# A little different way to give my grandkids money for Christmas this year



## Ruth n Jersey (Nov 22, 2021)

My two grandkids are getting to the age where I think they would appreciate money instead of gifts,
I was trying to think of a creative way to give it to them instead of just handing them a check or gift card.

I was walking through the dollar store and found these cute little stuffed animals. 
My youngest grandson is still into anything penguin and they had one of those.

I decided to make tiny gifts out of scraps of material I had. I made 3 packages for each side of the animal. In those packages I put a different denomination of money.
The hat was just stitched on and I was able to slip a few bills inside.
One of the little packages says to peak under the hat.
I think they will have fun opening the little gifts and it should keep them busy for awhile. 
I hope the oldest one will like the mouse but if not it will have served its purpose.


----------



## hollydolly (Nov 22, 2021)

Brilliant idea....


----------



## Jules (Nov 22, 2021)

Very clever.


----------



## Gaer (Nov 22, 2021)

I wanted to do something like that a few years ago.
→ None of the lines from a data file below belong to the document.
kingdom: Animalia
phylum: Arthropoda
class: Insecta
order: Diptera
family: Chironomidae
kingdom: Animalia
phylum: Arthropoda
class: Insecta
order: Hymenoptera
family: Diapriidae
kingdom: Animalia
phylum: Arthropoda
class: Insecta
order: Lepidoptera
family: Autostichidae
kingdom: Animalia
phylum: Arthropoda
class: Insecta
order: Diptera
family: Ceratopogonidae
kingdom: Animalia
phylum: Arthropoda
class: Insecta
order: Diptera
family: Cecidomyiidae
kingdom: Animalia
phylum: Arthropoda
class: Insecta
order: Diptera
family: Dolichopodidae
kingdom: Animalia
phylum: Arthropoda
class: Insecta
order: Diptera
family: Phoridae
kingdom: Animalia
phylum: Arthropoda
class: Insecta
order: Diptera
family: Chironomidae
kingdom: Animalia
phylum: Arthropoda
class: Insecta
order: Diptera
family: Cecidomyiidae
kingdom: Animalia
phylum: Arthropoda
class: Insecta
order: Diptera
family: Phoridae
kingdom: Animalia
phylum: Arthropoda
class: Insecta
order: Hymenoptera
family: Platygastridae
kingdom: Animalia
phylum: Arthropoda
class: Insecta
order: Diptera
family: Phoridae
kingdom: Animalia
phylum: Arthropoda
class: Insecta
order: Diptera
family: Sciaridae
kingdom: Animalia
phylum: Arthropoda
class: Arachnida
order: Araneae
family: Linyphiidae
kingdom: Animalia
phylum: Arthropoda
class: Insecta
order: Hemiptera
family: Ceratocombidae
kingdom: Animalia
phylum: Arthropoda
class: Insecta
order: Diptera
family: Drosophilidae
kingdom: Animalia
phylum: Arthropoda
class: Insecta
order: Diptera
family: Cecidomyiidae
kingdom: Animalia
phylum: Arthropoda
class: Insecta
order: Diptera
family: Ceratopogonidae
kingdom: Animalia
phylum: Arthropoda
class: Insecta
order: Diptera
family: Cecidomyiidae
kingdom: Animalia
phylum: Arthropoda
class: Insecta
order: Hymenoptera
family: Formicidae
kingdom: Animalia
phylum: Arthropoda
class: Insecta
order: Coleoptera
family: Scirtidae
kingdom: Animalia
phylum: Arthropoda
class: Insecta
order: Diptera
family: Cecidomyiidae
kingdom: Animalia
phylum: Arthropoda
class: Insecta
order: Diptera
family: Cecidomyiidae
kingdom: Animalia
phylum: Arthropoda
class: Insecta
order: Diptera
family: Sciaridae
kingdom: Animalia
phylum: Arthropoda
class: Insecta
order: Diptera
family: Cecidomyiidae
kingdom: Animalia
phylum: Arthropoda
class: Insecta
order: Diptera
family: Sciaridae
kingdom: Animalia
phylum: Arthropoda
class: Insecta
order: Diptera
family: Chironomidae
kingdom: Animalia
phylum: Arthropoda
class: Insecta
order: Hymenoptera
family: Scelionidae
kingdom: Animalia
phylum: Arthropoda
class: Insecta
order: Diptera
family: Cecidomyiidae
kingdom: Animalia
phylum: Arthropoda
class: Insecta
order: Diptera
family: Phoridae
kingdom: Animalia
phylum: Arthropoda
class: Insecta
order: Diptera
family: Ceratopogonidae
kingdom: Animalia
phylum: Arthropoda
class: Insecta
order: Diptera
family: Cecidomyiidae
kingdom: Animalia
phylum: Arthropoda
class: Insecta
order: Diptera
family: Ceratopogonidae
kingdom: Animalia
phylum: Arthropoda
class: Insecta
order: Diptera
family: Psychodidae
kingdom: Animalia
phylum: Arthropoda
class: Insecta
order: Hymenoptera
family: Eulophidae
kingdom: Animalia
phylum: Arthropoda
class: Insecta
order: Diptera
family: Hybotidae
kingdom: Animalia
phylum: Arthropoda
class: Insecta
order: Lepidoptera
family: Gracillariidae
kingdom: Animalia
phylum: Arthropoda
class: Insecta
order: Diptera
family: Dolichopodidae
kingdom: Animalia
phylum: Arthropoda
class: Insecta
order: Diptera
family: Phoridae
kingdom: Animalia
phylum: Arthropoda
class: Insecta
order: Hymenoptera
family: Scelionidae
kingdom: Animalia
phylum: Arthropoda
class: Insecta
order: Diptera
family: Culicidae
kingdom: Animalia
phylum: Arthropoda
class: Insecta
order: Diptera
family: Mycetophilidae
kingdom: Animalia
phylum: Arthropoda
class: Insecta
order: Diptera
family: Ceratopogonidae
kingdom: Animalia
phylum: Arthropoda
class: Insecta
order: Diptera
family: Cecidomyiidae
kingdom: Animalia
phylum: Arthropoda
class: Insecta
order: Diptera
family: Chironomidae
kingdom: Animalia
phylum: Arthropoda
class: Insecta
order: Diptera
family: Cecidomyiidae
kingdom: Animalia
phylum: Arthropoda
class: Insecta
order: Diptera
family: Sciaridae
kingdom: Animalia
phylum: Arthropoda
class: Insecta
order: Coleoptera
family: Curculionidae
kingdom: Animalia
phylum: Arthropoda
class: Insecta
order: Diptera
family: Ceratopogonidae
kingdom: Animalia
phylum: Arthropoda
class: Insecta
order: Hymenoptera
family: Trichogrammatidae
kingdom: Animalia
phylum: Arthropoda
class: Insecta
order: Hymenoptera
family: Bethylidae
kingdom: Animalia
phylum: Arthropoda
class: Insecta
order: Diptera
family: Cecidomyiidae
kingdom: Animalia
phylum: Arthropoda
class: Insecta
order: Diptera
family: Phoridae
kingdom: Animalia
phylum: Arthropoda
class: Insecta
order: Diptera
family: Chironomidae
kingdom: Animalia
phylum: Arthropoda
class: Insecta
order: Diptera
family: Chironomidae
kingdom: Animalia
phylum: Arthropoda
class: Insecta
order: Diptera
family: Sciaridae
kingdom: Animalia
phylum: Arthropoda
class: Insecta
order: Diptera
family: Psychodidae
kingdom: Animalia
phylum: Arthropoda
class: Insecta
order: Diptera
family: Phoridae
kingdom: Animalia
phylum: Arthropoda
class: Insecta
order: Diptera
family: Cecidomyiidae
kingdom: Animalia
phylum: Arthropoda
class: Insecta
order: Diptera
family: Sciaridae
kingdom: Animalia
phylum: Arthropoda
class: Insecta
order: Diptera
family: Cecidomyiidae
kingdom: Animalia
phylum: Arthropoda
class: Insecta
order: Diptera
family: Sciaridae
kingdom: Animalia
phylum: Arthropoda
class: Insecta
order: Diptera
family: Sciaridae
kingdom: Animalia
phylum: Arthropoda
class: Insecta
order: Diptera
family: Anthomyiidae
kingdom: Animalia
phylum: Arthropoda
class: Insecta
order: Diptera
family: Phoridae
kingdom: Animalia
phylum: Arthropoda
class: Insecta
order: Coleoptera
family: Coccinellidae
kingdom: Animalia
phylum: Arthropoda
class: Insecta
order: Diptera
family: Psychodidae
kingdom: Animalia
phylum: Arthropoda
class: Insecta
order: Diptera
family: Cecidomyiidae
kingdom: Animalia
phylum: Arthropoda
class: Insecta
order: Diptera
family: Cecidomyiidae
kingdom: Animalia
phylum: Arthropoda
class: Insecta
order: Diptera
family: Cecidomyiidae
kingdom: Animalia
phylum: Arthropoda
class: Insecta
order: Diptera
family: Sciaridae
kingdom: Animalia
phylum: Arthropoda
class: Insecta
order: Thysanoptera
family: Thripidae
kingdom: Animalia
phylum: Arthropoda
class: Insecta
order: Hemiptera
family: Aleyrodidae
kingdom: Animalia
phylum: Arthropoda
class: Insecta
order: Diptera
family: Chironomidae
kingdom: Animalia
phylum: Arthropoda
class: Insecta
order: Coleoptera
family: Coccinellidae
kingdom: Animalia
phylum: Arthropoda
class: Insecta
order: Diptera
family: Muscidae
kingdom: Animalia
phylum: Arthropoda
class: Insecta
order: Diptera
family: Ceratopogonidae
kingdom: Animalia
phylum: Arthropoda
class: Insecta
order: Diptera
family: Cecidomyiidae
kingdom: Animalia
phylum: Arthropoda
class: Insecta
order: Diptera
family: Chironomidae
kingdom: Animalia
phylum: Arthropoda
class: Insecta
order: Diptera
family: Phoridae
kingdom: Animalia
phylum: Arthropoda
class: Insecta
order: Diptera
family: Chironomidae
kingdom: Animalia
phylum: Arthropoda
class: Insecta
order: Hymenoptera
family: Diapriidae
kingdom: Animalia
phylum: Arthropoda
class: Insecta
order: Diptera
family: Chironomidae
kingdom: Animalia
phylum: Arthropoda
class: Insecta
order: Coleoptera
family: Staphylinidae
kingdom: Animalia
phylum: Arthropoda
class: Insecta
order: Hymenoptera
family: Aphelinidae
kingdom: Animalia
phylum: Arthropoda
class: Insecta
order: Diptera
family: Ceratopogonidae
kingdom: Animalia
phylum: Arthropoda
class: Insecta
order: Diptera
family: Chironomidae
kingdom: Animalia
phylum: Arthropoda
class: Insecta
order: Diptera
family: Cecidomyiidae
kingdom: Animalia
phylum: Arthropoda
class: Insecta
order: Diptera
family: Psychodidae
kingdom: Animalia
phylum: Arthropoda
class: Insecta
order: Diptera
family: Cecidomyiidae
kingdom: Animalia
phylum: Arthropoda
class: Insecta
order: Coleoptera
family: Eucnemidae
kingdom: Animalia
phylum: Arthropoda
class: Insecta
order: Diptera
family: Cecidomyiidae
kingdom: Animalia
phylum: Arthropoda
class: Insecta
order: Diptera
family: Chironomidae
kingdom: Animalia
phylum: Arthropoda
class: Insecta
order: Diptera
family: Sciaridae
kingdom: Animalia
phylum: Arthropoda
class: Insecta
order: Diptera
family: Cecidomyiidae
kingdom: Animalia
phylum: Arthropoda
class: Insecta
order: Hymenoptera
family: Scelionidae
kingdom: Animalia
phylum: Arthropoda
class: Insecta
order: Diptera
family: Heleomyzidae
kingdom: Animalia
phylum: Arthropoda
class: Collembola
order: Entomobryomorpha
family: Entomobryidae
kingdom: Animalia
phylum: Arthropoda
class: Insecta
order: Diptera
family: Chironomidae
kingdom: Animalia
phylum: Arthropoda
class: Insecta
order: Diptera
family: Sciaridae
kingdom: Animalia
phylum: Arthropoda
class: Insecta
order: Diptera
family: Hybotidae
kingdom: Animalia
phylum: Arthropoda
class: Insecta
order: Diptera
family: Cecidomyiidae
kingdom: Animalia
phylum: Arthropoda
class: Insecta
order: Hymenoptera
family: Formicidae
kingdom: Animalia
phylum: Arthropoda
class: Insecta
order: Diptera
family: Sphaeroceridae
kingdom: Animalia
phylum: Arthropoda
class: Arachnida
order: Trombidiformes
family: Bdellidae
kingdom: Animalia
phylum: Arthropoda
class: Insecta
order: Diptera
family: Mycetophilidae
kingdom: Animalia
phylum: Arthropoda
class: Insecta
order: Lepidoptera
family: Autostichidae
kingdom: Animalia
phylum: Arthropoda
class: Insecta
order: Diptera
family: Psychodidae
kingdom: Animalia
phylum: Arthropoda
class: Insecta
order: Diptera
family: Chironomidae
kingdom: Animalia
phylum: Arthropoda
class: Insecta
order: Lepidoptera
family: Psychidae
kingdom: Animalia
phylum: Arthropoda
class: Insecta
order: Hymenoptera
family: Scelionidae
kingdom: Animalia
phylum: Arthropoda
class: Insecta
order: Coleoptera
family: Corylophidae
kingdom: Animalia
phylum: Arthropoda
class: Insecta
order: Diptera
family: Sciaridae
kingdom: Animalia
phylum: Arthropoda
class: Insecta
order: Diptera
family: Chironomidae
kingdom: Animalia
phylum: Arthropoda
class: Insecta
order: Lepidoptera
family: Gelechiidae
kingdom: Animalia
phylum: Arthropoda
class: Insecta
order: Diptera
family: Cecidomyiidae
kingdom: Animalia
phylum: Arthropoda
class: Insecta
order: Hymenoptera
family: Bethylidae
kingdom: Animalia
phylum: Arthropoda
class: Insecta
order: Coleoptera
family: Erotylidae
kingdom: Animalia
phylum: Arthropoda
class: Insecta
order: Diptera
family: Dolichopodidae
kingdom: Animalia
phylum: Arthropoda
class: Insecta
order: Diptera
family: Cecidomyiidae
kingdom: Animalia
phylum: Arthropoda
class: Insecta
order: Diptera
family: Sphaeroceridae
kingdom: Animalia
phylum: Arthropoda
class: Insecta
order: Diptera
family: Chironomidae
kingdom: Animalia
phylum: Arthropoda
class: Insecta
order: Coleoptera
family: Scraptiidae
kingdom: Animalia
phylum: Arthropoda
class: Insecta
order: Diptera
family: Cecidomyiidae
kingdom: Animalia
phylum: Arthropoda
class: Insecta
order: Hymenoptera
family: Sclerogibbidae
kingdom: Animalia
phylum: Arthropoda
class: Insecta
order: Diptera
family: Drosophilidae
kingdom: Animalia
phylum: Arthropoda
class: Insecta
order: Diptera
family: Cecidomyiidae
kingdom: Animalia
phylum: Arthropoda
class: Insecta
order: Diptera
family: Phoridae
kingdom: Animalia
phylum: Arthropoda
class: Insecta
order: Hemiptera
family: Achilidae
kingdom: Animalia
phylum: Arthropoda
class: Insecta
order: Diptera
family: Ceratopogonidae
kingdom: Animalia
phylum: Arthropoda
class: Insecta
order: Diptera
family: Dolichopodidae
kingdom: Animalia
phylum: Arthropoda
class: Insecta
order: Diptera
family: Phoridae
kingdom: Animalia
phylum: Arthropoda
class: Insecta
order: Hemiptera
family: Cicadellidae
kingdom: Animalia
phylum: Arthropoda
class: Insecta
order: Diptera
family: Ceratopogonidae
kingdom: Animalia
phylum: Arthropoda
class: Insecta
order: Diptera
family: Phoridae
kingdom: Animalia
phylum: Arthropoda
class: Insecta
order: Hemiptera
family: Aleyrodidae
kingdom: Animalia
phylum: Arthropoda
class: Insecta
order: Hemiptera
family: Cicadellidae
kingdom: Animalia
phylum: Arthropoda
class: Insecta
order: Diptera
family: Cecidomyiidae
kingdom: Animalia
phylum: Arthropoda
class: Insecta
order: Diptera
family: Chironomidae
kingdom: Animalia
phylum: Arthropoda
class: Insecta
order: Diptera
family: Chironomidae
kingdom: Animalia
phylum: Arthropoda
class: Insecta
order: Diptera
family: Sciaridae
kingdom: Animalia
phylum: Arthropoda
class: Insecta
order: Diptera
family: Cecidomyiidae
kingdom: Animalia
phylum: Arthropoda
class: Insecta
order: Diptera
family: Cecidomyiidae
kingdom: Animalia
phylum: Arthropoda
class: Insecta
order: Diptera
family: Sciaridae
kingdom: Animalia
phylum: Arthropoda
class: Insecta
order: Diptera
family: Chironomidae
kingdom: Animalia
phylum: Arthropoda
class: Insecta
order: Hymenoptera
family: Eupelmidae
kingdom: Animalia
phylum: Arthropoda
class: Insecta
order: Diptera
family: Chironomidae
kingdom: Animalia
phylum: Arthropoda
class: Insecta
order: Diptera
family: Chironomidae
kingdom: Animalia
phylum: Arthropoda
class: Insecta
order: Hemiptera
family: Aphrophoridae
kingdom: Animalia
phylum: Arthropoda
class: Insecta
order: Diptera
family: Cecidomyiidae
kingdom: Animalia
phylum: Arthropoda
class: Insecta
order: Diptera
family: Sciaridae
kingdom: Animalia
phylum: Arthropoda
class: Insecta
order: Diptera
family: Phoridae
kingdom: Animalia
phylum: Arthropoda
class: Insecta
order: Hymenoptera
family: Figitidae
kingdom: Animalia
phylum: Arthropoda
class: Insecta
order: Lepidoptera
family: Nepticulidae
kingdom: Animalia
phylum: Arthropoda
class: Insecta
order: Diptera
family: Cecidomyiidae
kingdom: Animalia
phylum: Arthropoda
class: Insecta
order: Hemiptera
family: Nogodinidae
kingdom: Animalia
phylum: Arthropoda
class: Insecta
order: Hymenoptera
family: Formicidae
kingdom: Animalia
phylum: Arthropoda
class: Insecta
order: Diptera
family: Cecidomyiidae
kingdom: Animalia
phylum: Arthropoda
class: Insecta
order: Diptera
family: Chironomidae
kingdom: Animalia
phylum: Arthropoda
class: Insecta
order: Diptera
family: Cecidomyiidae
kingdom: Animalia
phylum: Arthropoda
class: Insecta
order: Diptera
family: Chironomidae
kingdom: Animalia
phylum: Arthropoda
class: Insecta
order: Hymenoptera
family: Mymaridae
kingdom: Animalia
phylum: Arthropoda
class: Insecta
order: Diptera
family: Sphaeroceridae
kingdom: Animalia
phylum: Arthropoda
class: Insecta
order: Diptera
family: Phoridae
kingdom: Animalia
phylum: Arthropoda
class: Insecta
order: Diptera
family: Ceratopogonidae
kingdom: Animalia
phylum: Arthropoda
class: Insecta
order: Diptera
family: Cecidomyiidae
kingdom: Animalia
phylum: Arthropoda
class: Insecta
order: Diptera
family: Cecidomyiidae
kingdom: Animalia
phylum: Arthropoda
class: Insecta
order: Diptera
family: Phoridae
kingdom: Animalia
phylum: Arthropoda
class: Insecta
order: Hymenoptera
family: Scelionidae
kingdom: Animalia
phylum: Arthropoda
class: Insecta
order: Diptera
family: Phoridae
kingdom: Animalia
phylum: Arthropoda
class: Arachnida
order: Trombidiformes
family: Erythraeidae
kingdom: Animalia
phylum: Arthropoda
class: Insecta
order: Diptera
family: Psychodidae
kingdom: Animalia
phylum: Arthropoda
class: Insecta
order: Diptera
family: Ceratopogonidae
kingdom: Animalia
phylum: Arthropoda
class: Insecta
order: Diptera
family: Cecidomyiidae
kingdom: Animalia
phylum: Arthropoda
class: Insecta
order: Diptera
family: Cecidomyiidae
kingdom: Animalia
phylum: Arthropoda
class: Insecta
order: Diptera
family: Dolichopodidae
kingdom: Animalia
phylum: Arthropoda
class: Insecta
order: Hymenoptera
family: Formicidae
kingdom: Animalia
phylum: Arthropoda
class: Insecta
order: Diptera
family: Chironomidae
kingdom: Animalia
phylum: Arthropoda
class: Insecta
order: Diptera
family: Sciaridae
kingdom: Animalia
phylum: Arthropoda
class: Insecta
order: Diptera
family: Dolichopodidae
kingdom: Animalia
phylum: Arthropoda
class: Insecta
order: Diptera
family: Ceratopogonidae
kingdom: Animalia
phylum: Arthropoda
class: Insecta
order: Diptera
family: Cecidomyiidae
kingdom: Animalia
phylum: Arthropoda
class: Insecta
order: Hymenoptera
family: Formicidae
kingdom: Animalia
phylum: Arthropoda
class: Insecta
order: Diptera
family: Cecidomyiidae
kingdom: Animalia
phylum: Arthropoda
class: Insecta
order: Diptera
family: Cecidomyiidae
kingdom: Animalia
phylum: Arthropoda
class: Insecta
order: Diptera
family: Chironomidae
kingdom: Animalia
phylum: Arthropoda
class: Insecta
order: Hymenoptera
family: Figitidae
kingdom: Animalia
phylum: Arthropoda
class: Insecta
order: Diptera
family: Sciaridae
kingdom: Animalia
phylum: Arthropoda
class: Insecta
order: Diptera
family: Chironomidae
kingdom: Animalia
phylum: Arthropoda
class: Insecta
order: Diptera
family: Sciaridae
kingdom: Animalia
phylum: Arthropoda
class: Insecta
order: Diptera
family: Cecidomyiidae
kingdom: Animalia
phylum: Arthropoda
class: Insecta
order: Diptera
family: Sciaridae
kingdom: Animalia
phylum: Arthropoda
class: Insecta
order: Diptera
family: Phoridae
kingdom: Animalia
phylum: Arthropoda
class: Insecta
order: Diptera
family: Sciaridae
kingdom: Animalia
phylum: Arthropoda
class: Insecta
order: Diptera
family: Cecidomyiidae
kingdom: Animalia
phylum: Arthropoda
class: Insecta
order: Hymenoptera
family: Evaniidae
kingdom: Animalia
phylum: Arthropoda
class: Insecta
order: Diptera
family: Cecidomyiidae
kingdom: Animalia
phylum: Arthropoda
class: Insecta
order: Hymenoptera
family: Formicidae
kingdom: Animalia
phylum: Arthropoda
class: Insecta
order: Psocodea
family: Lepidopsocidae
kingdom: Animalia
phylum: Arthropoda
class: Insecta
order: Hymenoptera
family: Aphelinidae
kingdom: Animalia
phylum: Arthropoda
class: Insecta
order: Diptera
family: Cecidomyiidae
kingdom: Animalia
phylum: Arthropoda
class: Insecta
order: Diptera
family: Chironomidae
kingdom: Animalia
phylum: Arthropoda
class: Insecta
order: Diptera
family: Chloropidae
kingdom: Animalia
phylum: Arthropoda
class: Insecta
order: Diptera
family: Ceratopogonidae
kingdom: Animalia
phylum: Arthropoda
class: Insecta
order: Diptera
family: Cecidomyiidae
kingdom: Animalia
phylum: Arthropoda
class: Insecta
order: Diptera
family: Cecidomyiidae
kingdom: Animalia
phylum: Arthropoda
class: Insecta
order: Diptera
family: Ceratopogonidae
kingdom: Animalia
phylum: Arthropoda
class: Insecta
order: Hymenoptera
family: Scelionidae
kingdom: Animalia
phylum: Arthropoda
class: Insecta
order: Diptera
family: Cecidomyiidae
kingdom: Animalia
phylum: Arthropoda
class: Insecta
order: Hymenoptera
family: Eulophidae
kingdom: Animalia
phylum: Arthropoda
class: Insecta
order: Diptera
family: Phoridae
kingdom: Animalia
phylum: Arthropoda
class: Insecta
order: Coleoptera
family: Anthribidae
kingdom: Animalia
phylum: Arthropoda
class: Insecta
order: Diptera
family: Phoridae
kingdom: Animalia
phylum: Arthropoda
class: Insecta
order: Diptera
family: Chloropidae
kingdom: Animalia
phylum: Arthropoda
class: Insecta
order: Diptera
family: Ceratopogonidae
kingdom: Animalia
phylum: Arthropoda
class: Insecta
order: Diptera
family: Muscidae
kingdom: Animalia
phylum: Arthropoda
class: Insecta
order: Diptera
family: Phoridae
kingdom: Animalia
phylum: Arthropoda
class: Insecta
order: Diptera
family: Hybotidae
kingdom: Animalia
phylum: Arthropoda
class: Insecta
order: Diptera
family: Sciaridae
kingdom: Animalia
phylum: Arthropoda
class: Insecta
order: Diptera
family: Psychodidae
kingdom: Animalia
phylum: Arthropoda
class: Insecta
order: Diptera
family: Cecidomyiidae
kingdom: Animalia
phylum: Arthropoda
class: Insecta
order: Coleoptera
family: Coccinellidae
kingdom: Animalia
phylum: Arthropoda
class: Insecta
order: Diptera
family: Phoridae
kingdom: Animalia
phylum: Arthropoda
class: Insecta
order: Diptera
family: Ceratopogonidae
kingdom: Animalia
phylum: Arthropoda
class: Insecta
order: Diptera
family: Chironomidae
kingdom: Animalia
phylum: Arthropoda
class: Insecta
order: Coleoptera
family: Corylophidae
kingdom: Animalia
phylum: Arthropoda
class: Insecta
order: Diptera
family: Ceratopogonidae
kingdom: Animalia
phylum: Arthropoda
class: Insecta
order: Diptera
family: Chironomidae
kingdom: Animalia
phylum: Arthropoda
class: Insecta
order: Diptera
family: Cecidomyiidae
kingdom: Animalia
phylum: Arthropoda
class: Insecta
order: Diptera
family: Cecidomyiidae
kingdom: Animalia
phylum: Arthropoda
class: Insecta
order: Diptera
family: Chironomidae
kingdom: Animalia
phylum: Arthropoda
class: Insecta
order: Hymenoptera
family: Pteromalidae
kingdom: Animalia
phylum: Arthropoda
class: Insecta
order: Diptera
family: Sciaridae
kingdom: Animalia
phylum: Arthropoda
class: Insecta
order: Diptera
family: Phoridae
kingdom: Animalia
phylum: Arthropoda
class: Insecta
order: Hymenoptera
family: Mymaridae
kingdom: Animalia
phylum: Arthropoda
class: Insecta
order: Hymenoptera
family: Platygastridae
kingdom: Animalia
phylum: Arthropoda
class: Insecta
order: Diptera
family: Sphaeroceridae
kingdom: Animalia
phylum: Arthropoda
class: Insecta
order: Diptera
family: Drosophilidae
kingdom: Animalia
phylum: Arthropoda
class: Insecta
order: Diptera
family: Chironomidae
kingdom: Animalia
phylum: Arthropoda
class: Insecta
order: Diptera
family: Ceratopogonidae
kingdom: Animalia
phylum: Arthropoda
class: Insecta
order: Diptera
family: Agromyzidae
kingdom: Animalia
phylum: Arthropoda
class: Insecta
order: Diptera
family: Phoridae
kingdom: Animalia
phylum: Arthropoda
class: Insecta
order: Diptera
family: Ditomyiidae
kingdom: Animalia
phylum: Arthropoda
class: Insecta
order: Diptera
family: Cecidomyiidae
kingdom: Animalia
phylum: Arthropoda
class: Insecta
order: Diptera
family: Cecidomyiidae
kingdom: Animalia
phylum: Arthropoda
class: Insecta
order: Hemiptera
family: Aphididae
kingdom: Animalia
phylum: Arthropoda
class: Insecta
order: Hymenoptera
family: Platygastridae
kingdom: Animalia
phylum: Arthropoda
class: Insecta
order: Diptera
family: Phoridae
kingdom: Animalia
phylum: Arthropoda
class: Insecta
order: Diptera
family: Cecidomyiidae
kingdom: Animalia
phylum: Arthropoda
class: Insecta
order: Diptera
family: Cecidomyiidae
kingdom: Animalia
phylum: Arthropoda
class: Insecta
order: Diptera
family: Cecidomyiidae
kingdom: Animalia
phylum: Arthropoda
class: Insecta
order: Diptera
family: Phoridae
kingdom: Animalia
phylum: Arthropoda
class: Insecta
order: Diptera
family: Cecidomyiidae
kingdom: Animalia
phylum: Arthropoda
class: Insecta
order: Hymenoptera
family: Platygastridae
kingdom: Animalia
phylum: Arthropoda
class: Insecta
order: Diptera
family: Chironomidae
I bought a cute plastic  Christmas jar and rolled up 1's, 5's, 10's and 20's and tied each with a red ribbon and bow.   I thought it was cute and different.
But, I didn't go over.  She was confused and wondered why I didn't just give her a gift card instead.
Oh Well!


----------



## officerripley (Nov 22, 2021)

Gaer said:


> I wanted to do something like that a few years ago. I bought a cute plastic  Christmas jar and rolled up 1's, 5's, 10's and 20's and tied each with a red ribbon and bow.   I thought it was cute and different.
> But, I didn't go over.  She was confused and wondered why I didn't just give her a gift card instead.
> Oh Well!


Aw that sounds like a cute idea to me, sorry she didn't like it, well you tried.


----------